> _Exercise 1_
Answer these about the New England indicator data screening text:
(a) Which organization assisted NEGIP in enlisting cooperation from agency staff?
(b) During which months of 1998 did the screening of the data take place?
(c) What two points did GMI focus on when comparing data for each indicator across the region?
> _Exercise 2_
Write the next part of the New England indicator data screening text, continuing after its final sentence.

** Opening Page extract block **

With the assistance of the Green Mountain Institute for Environmental Democracy (GMI), NEGIP enlisted the cooperation of approximately one hundred individuals in state environmental management agencies, state health departments, EPA- New England, and EPA-Headquarters, to identify the specific characteristics of the data collected by each agency that would support the example indicators (e.g., dates available, spatial coverage, quality, comparability, methodology). Steps taken in the data screening process are described below.

May 1998 Verification, reconciliation, and refinement of indicators
As described above, the Steering Committee and GMI met to consider the original indicator list. The Steering Committee refined the language of each indicator to clarify its meaning and to correlate with similar CPMs.

June 1998 Identification of data and staff
The Steering Committee identified staff within their agencies to help document existing data sets, and the specific ability of these data to support the indicators. SC members furnished GMI with lists of contacts and phone numbers.

June 1998 Development of screening tool
GMI and the SC developed a screening survey, tailored to each indicator. The surveys posed questions about the data available to support the measures, including temporal and spatial coverage, methodology and quality, and availability. The "screening tools" were reviewed by SC members and their agency staff, revised, and distributed to the designated contacts prior to phone interviews.

June - August 1998 Screening of the data

GMI contacted the designated staff, and conducted brief phone interviews based in part on the questions from the screening surveys.

August - September 1998 Production of data catalog

GMI reviewed the results of the interviews, and compiled a catalog of data available for each indicator, for each state and EPA - New England. GMI summarized and compared the availability, quality, and consistency of data for each indicator across the region, focusing on a) whether or not all the states could support the indicator, and b) how similar in quality/methodology the data are among states. (See Appendix A: Indicator Data Catalog).

September 1998 Discussions of the implications
The Steering Committee reviewed and discussed the findings of the data screening, its implications, lessons learned, and potential next steps based on substantive findings for New England.

November 1998 Recommendations
The Steering Committee considered recommendations based on the lessons learned from this process. Final recommendations are offered on suggested next steps for New England, the ongoing CPM development process, and for indicator development generally.

III. Findings: Potential challenges and key observations for the 12 indicators
In each of the 12 examples, the data screening revealed specific challenges for reporting on the selected metrics at a regional level. In general, subtle differences among states' definitions, criteria, and/or data collection methodology can have profound impacts on the ability to use state data sets to build meaningful regional indicators. This challenge is compounded by the often vague or ambiguous wording of the measures, making assumptions about the intended use of the information difficult.

** Closing Page extract block **
** Opening Extracted records block **

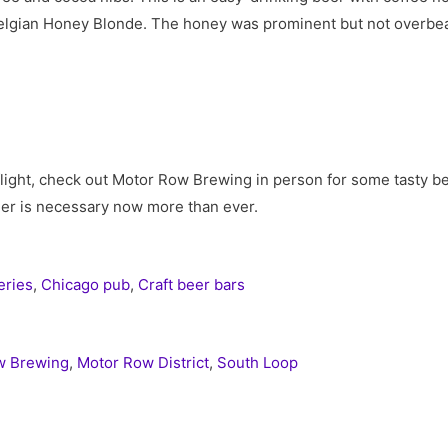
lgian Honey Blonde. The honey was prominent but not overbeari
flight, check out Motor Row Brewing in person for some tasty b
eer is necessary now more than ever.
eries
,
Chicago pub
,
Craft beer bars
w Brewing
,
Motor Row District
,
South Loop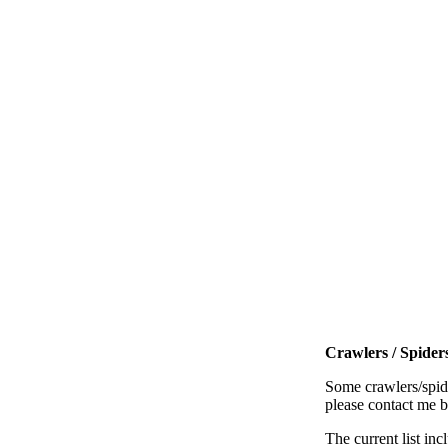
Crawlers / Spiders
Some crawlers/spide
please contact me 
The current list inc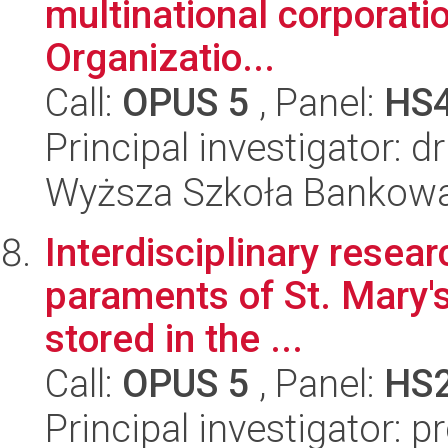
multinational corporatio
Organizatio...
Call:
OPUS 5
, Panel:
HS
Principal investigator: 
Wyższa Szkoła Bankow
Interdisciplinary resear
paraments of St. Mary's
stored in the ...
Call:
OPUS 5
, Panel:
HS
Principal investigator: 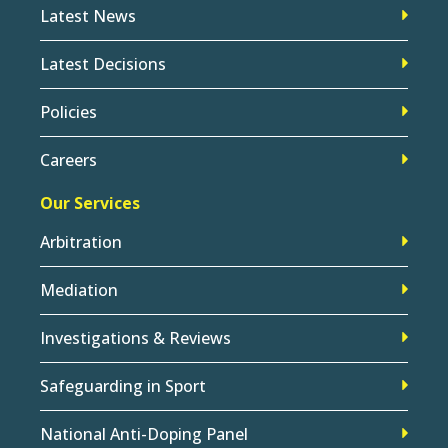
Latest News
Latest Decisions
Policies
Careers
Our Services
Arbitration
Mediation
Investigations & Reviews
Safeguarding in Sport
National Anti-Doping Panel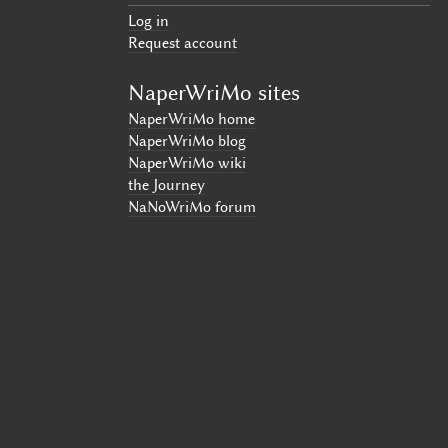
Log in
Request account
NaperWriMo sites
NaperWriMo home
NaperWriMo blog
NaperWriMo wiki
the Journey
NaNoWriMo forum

** Closing Extracted records block **
** Opening Extracted records block **

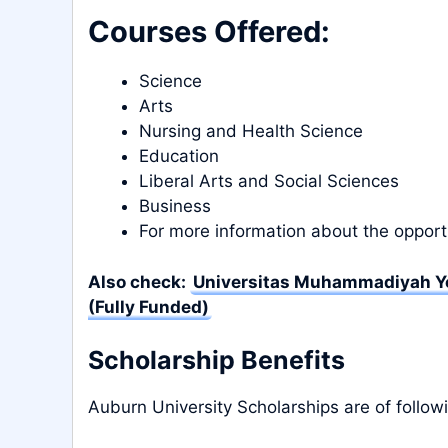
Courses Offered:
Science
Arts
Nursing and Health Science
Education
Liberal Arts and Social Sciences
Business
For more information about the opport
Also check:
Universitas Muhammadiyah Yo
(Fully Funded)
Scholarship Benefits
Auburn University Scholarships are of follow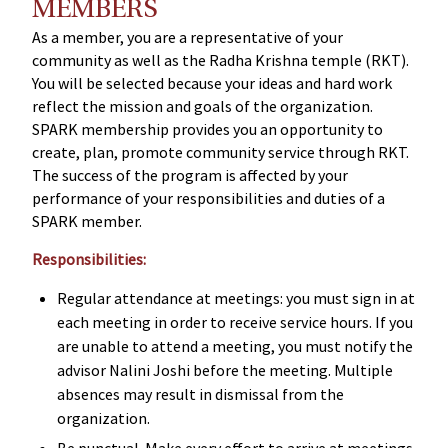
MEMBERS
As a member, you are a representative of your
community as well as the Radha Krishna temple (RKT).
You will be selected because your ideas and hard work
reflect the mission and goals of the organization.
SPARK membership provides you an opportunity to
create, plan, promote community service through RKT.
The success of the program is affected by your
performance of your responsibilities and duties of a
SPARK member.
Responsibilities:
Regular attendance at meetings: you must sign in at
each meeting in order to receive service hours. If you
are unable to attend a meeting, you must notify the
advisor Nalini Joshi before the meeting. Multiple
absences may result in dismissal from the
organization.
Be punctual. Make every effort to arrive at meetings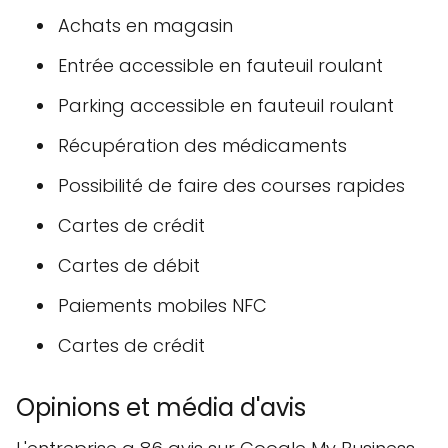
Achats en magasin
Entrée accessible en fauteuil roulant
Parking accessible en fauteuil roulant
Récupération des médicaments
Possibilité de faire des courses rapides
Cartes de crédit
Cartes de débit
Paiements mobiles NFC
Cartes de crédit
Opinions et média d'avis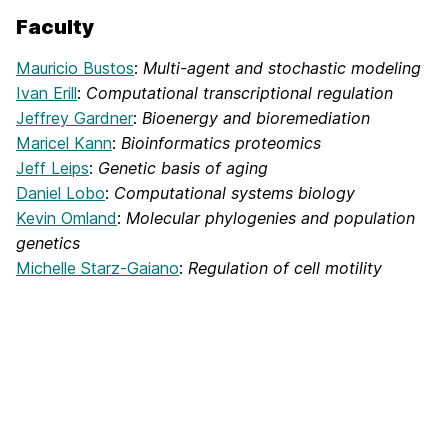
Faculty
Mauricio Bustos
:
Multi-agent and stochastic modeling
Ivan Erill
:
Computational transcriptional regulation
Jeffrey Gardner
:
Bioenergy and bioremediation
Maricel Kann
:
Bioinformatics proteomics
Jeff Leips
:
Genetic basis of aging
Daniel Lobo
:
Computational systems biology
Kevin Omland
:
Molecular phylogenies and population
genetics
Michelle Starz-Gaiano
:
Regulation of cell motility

** Closing Extracted records block **

> _Reply 1_
(a) The Green Mountain Institute for Environmental Democracy (GMI).
(b) June through August 1998.
(c) Whether or not all the states could support the indicator, and how similar in quality/methodology the data are among states.

> _Reply 2_
IIIa. Unclear indicator language
When the wording of the indicator does not convey the specific parameters to be measured, much is left to interpretation. Without this explicit guidance each state will report the measure in a way that is most useful for state program management or communication purposes. For example, the air indicator "Trends in ambient air quality, for each of the 6 criteria air pollutants" does not prescribe the desired statistical aggregation, nor does it explicitly guide the selection of which air monitors to include in the data set. Representing air quality as average concentrations of ozone over time, reflects long term, general trends in air quality. It may suggest whether levels of ozone are increasing or decreasing, but is not particularly useful to a decision maker concerned about how often air quality exceeds national standards. On the other hand, reporting daily maximum concentrations will reflect more dramatic variations than average concentrations. This indicator might not be useful for communicating general trends due to its sensitivity to climatic and other variations, but might better inform a decision maker about whether an area is experiencing ozone levels close to national standards - crucial information for an area concerned about possible non-attainment status.
Thus, states may vary in their interpretations of the same indicator, depending on the program decisions they need to make. Achieving consistency in interpretation is unlikely absent a specified use for the indicator. The way an indicator such as "trends in ambient air quality¼ " is operationalized (which statistics are used to represent ambient air quality) will affect how well it addresses its intended use.


IIIb. Variability in definitions and criteria
Other indicators are more prescriptive than the air example above. Yet they still contain terms for which states have varying definitions. "Population served by public surface water with state-approved source protection programs / population served by public surface water systems" gives a fairly clear sense of how the indicator is to be computed, but does not include an explicit definition or criteria for what constitutes a "source protection program", other than that it be "state-approved." Thus the indicator is sufficiently prescriptive, but still subject to variability in state criteria for source protection program approval.

Another often cited example is the indicator based on the 305(b) data, "Percent of assessed waterbodies that protect public health and the environment by supporting [designated uses]", a measure prescribed in law, and described in extensive federal guidance. However, the law has also built in flexibility by requiring states to define their own criteria for water quality and thus variability in what constitutes an "assessed waterbody" or how support of "designated uses" is determined.

IIIc. Variability in data collection methodology
For many indicators, even if similar data sets exist in each state (e.g., same units, aggregation, time), the methods used to acquire the data may have implications for comparability across states. For example, data exists in most states on solid waste. The indicator "amount of waste recycled, landfilled and incinerated" is fairly prescriptive in its language (although "amount" may be defined as either weight or volume, commonly reported data suggest that weight is the more standard metric). Yet two states reporting the same indicator - waste, in pounds, landfilled - may be telling very different stories, depending on where the data comes from. The indicator does not prescribe the methodology for reporting the amount of waste. The amount of waste reported by a hauler, does not necessarily reflect the total amount of waste that is landfilled. A landfill might import waste from out of state, thus contributing to waste landfilled, yet unaccounted for by in-state haulers. If the data used to support the indicator is from a disposal facility, it may not account for waste that is generated in-state, but hauled out-of-state.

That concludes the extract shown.